Dear community, i am trying to build a tree with my representative OTU sequences for use with UniFrac.
align_seqs.py -i otus_min3.fa -m muscle -o muscle
The first word of each fasta header in the input file starts with "OTU" and is preserved in the alignment.

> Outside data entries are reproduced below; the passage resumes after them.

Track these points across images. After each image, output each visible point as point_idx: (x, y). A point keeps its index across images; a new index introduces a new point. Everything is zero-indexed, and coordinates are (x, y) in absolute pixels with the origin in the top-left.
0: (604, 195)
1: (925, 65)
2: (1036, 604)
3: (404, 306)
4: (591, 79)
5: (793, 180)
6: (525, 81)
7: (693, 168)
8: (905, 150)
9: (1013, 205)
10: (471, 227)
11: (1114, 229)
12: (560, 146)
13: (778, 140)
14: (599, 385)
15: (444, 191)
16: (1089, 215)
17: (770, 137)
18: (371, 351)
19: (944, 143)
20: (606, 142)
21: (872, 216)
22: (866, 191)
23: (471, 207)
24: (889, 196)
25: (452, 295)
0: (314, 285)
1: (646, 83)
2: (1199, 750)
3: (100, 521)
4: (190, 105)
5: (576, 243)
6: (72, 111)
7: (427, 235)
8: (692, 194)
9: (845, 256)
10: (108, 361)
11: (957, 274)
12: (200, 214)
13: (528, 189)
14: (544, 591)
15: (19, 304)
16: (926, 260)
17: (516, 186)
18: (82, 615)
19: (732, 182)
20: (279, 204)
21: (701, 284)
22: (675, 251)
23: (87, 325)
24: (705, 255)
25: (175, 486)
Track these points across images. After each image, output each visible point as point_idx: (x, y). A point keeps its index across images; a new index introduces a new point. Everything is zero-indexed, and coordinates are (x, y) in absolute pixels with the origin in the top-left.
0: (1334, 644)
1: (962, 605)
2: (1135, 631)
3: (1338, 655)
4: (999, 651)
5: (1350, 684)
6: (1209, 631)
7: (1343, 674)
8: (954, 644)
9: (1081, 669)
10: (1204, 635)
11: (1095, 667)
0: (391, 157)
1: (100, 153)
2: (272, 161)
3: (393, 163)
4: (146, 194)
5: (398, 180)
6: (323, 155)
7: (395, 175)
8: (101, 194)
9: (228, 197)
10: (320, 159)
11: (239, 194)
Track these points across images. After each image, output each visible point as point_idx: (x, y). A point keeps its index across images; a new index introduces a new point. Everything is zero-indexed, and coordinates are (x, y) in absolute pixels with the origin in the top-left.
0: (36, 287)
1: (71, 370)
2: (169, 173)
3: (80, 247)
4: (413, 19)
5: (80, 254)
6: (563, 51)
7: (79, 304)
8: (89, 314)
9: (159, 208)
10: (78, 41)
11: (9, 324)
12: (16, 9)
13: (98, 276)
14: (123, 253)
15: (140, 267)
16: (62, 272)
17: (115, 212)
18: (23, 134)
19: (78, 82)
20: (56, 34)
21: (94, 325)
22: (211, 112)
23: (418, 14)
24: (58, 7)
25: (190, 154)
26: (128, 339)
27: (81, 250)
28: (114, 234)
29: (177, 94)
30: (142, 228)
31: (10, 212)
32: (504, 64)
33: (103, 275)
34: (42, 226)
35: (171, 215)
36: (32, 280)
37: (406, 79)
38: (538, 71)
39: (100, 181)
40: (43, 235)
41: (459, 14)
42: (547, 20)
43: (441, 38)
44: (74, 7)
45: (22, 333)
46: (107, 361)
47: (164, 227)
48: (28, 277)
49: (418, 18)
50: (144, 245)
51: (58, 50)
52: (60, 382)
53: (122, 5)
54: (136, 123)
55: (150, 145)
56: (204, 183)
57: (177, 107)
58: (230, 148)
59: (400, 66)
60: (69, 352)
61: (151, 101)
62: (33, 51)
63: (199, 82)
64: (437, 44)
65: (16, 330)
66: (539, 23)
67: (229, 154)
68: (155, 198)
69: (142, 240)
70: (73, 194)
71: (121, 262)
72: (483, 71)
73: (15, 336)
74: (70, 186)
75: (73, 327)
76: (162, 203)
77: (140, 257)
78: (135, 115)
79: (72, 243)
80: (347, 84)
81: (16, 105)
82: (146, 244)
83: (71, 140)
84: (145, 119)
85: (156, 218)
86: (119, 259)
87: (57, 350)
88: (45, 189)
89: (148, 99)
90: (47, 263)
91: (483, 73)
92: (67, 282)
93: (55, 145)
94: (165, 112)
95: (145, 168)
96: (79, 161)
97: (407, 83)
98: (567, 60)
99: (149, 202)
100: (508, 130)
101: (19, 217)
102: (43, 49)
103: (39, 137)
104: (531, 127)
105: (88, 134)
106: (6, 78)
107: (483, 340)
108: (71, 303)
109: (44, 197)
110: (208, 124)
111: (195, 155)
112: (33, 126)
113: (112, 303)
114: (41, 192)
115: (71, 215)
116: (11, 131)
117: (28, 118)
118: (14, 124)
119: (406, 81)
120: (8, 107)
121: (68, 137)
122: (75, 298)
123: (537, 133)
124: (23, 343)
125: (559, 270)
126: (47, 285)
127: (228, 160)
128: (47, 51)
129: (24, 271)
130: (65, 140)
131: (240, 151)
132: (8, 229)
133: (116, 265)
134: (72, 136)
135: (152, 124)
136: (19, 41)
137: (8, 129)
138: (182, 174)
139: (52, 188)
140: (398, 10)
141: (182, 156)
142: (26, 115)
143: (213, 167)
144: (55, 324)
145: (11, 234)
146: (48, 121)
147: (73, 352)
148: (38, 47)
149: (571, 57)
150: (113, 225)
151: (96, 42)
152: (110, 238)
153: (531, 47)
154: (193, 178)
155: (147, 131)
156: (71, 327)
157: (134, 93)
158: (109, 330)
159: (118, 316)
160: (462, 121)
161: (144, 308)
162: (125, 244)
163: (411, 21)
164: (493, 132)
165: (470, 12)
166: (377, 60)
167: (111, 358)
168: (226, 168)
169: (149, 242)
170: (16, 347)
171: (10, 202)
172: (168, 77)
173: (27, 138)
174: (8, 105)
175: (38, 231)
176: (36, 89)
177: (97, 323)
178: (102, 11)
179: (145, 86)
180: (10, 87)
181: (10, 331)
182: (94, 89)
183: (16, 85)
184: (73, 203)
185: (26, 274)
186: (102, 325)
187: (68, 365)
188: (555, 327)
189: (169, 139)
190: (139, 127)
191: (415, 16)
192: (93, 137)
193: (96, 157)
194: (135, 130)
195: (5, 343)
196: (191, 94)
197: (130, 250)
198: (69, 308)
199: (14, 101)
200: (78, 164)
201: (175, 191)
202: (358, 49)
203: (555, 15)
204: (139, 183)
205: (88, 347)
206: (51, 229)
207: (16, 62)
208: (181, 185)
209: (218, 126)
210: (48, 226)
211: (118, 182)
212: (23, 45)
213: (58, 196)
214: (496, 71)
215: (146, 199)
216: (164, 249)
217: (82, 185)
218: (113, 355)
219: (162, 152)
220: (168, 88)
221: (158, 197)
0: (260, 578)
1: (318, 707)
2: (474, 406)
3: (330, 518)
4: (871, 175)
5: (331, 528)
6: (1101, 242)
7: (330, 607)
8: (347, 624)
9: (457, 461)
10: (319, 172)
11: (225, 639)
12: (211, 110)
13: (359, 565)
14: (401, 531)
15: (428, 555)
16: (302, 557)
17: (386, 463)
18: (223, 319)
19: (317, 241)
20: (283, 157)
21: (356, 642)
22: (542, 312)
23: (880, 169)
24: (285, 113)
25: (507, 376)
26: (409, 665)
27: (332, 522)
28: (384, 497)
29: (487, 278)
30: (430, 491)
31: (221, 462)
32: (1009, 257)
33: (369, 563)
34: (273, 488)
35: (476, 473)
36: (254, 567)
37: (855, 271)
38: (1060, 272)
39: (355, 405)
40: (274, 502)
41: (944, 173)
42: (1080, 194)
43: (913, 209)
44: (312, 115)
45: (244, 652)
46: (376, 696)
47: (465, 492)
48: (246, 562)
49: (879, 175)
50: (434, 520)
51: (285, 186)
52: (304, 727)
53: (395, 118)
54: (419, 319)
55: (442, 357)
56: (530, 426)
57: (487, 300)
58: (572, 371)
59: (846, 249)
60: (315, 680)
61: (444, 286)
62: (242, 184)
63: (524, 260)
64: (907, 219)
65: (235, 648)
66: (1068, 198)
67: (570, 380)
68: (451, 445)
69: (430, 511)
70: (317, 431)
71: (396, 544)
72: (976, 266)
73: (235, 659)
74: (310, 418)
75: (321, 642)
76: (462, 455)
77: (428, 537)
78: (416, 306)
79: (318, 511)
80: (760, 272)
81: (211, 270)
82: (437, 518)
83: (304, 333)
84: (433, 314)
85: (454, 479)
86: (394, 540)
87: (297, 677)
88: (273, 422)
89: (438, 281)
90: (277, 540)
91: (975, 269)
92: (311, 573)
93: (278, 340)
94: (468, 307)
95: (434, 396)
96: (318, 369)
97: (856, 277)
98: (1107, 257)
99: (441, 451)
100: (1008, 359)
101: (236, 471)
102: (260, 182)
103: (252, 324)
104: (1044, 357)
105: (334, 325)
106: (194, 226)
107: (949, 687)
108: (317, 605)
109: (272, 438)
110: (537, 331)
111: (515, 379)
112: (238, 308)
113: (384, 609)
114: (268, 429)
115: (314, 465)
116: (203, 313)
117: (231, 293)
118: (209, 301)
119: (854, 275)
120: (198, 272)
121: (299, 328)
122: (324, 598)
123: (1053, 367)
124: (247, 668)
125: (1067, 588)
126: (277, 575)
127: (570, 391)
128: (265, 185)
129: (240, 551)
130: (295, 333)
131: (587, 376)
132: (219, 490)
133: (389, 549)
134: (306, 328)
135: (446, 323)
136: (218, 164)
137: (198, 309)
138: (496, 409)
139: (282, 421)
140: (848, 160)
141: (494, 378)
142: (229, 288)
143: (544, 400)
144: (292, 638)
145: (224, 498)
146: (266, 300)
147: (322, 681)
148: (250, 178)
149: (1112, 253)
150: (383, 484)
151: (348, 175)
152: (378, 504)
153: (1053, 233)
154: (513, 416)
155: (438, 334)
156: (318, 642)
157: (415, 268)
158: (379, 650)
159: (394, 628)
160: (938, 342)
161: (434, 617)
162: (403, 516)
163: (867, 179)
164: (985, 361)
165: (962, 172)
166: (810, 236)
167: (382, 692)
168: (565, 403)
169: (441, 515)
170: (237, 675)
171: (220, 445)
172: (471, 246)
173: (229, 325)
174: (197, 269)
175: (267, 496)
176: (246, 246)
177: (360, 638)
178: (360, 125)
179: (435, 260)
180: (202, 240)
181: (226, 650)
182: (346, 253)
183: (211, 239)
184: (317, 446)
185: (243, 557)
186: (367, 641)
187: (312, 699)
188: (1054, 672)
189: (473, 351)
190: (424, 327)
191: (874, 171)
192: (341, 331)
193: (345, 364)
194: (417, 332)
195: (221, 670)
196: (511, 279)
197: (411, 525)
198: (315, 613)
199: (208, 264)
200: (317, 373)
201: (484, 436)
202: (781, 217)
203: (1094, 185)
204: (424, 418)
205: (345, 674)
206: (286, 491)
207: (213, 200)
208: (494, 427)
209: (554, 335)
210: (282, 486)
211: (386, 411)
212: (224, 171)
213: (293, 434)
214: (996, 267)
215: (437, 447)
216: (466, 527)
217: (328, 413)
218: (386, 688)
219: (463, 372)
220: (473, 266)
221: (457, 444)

head muscle/otus_min3_aligned.fasta
">OTU82968084443698 GTGTCAGCAGCCGCGGTAATACGA----AGGATCCA-
This is used for
make_phylogeny.py -i otus_min3_aligned.fasta -t muscle -o tree
delivering a .tre file, which i want to use with
beta_diversity.py -i ../OTU_TABLE_min3.biom -o beta -m weighted_unifrac -t OTU.tre
The biom file contains the same read names as the alignment input ("OTUnnnnnnnn"). I am now getting this error:
ValueError: No valid samples/environments found. Check whether tree tips match otus/taxa present in samples/environments
Indeed, i found that the tree tips have been renamed as "seqnnnnn".
head OTU.tre
(('seq_2856':0.633333,('seq_2936':0.446667,'seq_5108':0.446667):0.186667):0.62124,((('seq_13435':0.953333,.....
However, the make_phylogeny.py documentation says: "The tips of the tree are the first word from the input sequences from the fasta file, e.g.: ‘>101 PC.481_71 RC:1..220’ is represented in the tree as ‘101’."
This wasnt the case here. Where did i mess up?